* TRY IT: Where does the string "which" appear in the records? Copy every line that contains it.

(Beginning of TASK INPUTS)

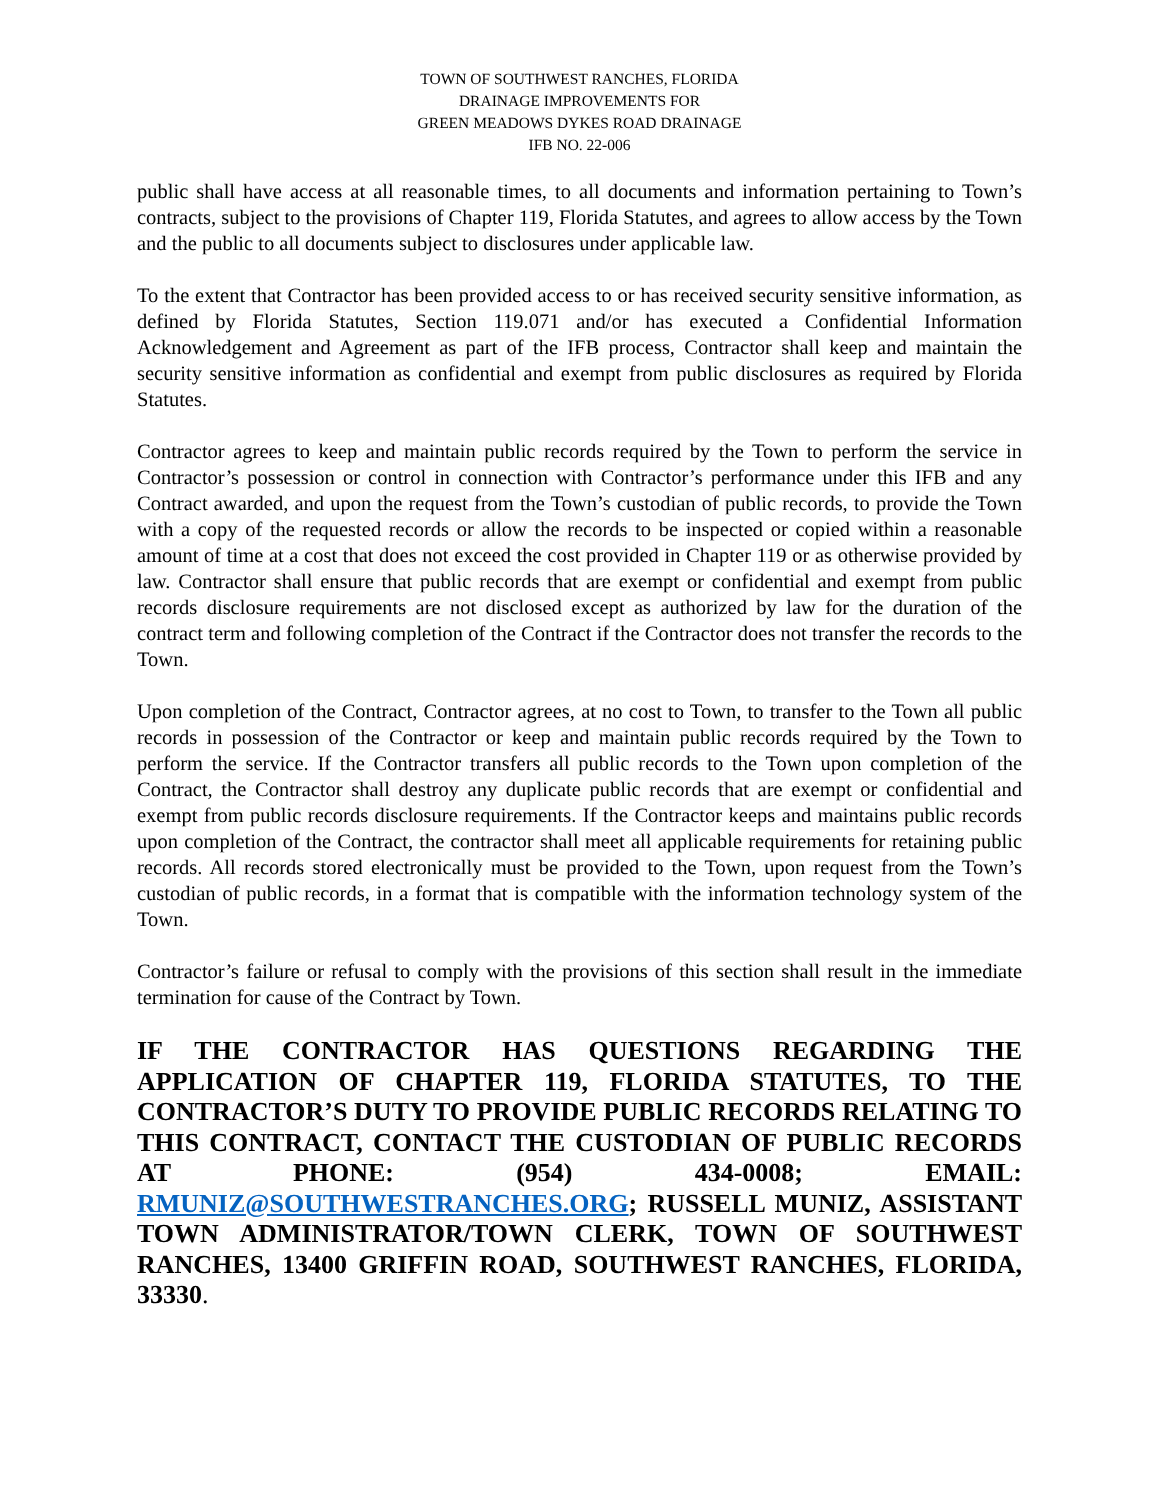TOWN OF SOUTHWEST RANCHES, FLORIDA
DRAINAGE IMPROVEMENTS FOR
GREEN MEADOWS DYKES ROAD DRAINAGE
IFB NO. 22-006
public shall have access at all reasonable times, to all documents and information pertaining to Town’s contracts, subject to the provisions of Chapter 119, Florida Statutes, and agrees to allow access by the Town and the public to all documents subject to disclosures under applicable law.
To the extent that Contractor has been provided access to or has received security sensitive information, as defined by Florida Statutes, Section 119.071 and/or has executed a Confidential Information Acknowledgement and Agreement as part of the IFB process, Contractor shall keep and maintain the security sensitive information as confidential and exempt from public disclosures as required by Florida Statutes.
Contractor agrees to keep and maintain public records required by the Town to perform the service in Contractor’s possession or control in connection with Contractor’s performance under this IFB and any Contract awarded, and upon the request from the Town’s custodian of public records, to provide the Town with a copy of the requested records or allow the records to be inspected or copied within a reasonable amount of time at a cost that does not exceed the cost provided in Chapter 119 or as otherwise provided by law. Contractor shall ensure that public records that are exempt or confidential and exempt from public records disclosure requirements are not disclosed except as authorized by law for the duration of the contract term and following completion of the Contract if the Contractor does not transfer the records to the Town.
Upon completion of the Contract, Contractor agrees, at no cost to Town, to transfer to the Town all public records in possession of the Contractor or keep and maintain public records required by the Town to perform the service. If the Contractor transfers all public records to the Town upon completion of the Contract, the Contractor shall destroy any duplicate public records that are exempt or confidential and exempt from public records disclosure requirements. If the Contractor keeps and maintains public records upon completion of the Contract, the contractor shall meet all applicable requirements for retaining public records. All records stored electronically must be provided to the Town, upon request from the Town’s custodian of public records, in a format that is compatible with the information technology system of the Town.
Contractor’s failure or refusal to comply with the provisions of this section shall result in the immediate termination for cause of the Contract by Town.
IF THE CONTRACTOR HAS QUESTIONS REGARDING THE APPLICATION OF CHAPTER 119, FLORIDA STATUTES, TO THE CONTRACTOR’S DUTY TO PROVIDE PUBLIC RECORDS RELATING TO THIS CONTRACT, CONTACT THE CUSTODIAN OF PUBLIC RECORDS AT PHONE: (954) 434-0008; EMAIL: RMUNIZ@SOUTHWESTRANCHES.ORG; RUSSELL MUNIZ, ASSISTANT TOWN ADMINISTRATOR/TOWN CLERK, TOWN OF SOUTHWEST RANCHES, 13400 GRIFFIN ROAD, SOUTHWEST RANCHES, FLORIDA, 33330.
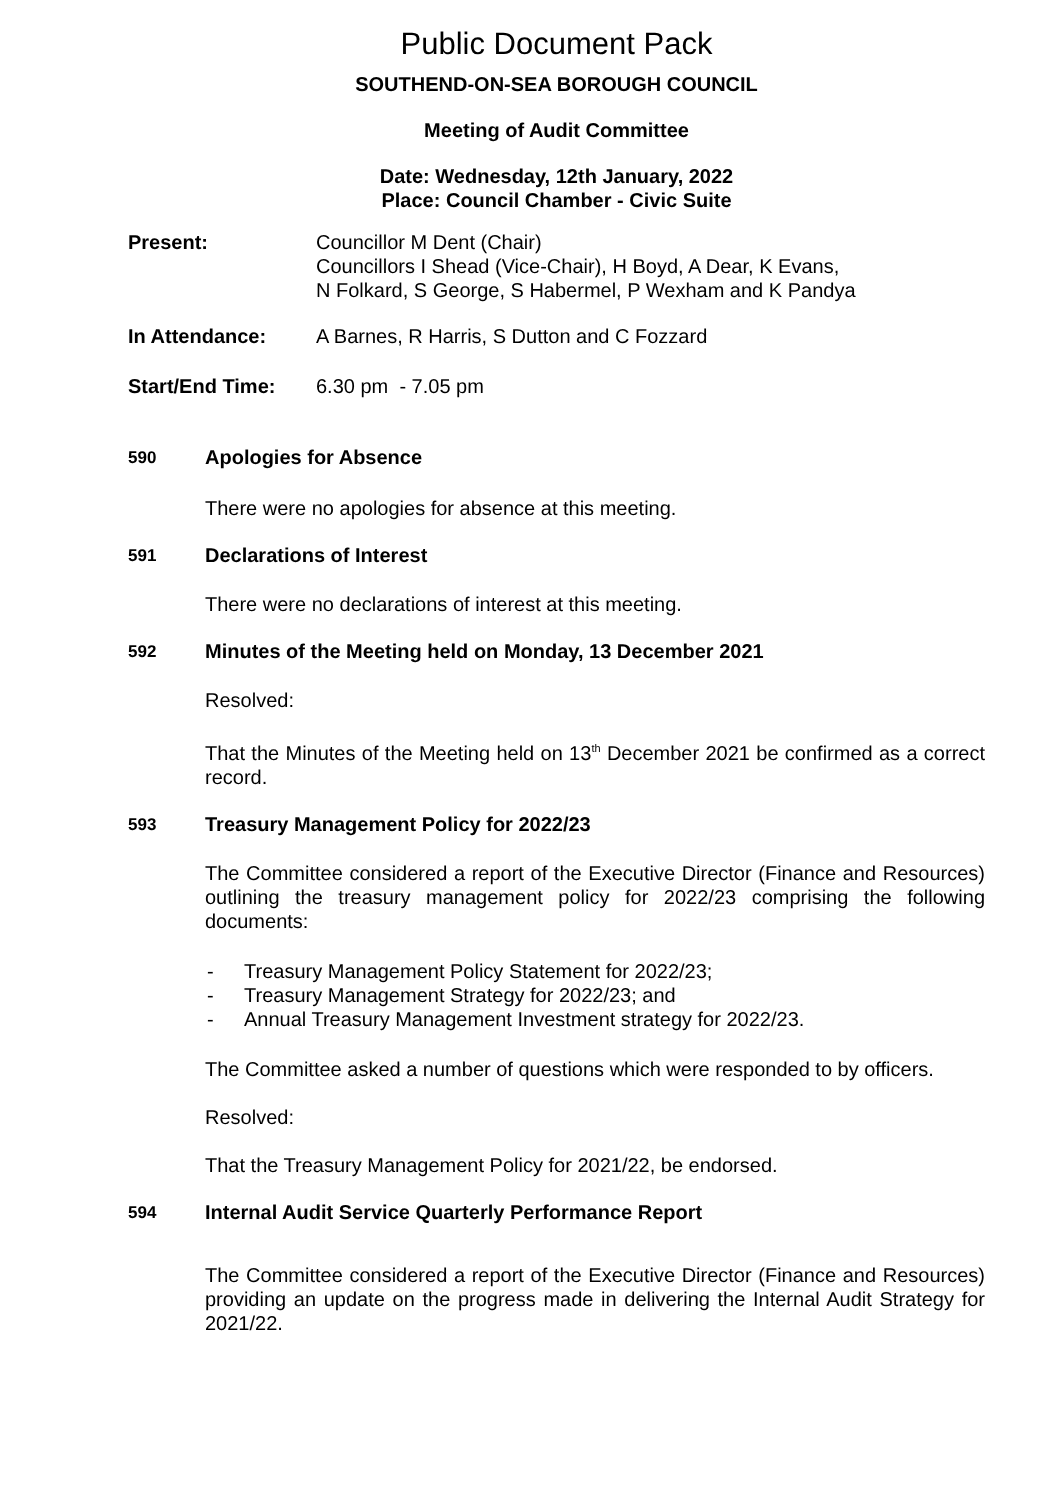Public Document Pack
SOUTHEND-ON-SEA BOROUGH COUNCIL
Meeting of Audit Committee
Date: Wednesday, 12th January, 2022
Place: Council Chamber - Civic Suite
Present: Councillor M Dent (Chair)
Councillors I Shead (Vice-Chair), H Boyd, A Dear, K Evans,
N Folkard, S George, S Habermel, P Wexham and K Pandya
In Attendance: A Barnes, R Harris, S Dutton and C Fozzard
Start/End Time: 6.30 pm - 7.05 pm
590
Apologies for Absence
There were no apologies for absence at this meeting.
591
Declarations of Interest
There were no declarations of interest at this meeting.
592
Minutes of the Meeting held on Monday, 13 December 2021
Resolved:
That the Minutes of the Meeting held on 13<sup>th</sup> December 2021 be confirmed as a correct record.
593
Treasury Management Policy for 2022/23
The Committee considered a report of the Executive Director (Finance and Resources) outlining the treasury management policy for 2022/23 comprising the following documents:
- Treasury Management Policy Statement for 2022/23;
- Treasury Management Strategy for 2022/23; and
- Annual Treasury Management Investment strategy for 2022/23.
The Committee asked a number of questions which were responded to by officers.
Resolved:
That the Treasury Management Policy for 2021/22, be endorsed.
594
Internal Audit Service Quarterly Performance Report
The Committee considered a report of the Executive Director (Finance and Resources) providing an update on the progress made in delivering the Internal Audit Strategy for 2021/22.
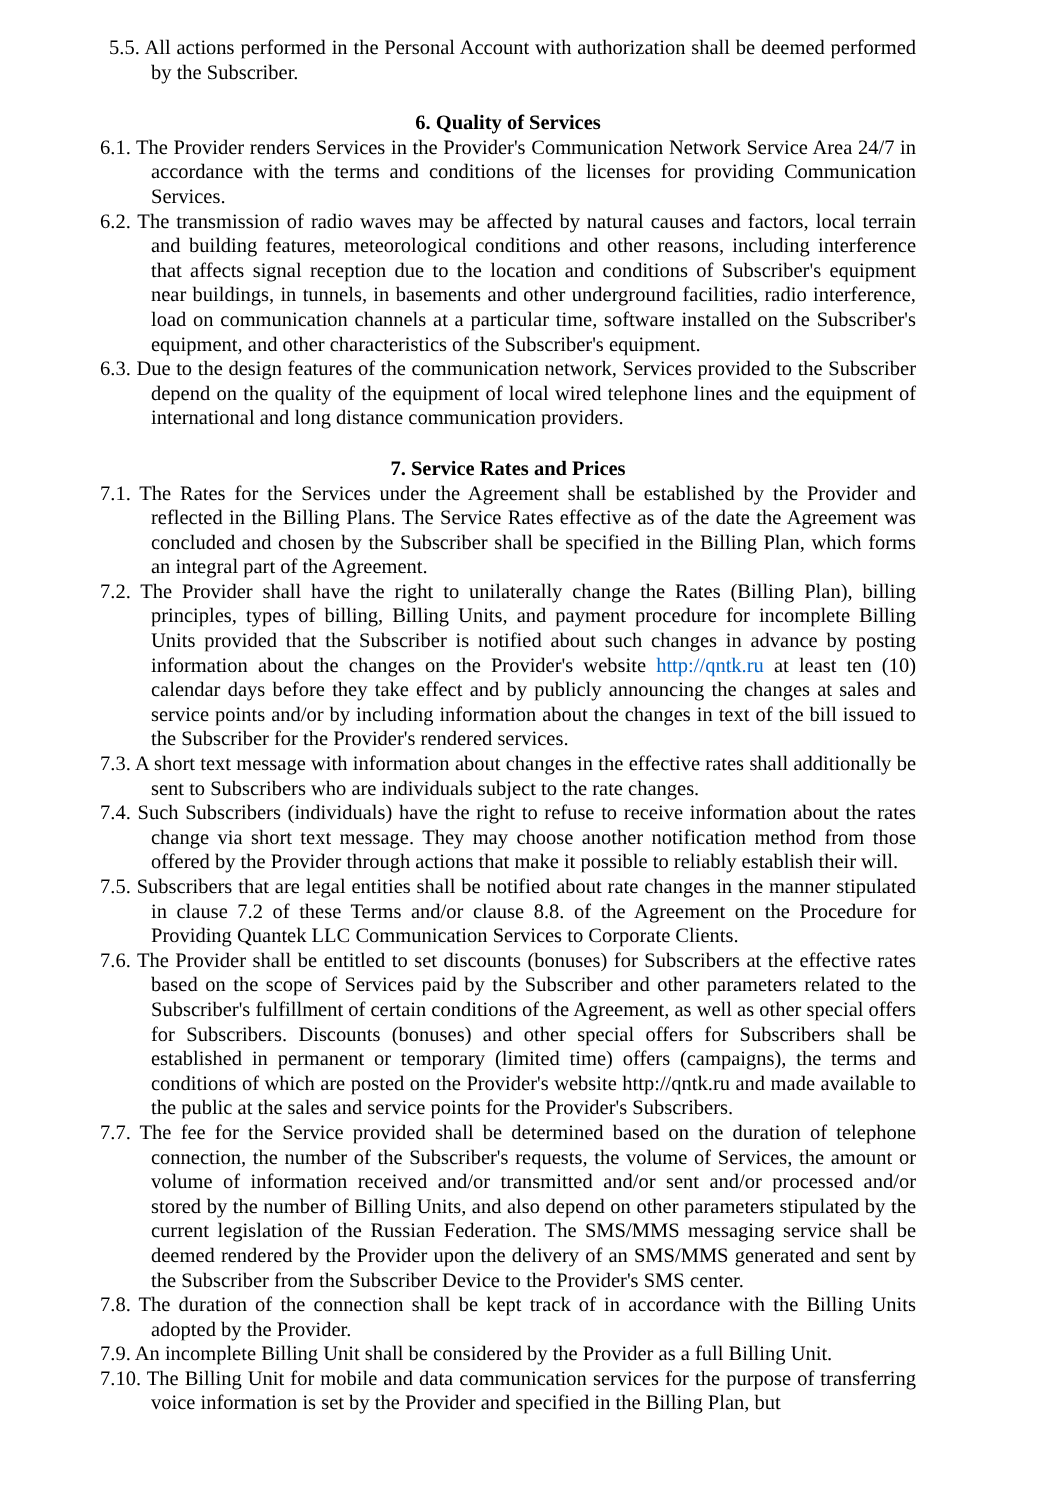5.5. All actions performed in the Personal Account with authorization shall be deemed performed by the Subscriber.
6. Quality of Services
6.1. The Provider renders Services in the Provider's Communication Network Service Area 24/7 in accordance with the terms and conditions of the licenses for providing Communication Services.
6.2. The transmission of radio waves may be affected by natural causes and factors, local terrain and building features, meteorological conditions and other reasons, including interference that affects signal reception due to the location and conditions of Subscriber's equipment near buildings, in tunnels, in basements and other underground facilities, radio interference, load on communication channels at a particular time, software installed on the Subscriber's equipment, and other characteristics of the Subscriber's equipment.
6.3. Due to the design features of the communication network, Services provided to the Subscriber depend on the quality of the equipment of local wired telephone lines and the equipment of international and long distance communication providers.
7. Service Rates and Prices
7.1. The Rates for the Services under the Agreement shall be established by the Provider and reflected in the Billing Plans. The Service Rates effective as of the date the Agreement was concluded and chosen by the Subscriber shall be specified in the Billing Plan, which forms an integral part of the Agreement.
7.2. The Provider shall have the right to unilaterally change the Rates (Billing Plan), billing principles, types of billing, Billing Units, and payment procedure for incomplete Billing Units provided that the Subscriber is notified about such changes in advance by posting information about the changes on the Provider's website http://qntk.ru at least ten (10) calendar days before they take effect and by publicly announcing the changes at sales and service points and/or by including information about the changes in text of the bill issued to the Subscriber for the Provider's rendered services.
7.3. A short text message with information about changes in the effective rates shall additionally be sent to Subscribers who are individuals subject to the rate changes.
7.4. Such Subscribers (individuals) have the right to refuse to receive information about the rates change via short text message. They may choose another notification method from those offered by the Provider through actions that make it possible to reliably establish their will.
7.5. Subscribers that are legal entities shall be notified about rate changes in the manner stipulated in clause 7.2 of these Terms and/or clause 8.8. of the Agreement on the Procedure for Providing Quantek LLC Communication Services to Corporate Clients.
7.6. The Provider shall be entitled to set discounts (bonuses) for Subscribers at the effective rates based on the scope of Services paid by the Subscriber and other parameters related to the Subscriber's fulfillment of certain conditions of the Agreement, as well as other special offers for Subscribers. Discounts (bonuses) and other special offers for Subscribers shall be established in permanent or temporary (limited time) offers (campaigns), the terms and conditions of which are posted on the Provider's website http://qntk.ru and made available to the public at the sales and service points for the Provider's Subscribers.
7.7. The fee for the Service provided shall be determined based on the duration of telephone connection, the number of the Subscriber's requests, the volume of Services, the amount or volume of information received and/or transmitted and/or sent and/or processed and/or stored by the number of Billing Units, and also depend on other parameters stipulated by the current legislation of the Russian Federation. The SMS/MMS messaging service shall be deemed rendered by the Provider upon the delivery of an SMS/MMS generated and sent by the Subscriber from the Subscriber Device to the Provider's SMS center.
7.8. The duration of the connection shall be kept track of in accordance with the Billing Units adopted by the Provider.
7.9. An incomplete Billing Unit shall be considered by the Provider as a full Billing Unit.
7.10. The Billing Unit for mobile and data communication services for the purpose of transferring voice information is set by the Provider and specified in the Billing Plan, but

(End of TASK INPUTS)

* SOLVED PROBLEM:
The Committee asked a number of questions which were responded to by officers.
7.1. The Rates for the Services under the Agreement shall be established by the Provider and reflected in the Billing Plans. The Service Rates effective as of the date the Agreement was concluded and chosen by the Subscriber shall be specified in the Billing Plan, which forms an integral part of the Agreement.
7.6. The Provider shall be entitled to set discounts (bonuses) for Subscribers at the effective rates based on the scope of Services paid by the Subscriber and other parameters related to the Subscriber's fulfillment of certain conditions of the Agreement, as well as other special offers for Subscribers. Discounts (bonuses) and other special offers for Subscribers shall be established in permanent or temporary (limited time) offers (campaigns), the terms and conditions of which are posted on the Provider's website http://qntk.ru and made available to the public at the sales and service points for the Provider's Subscribers.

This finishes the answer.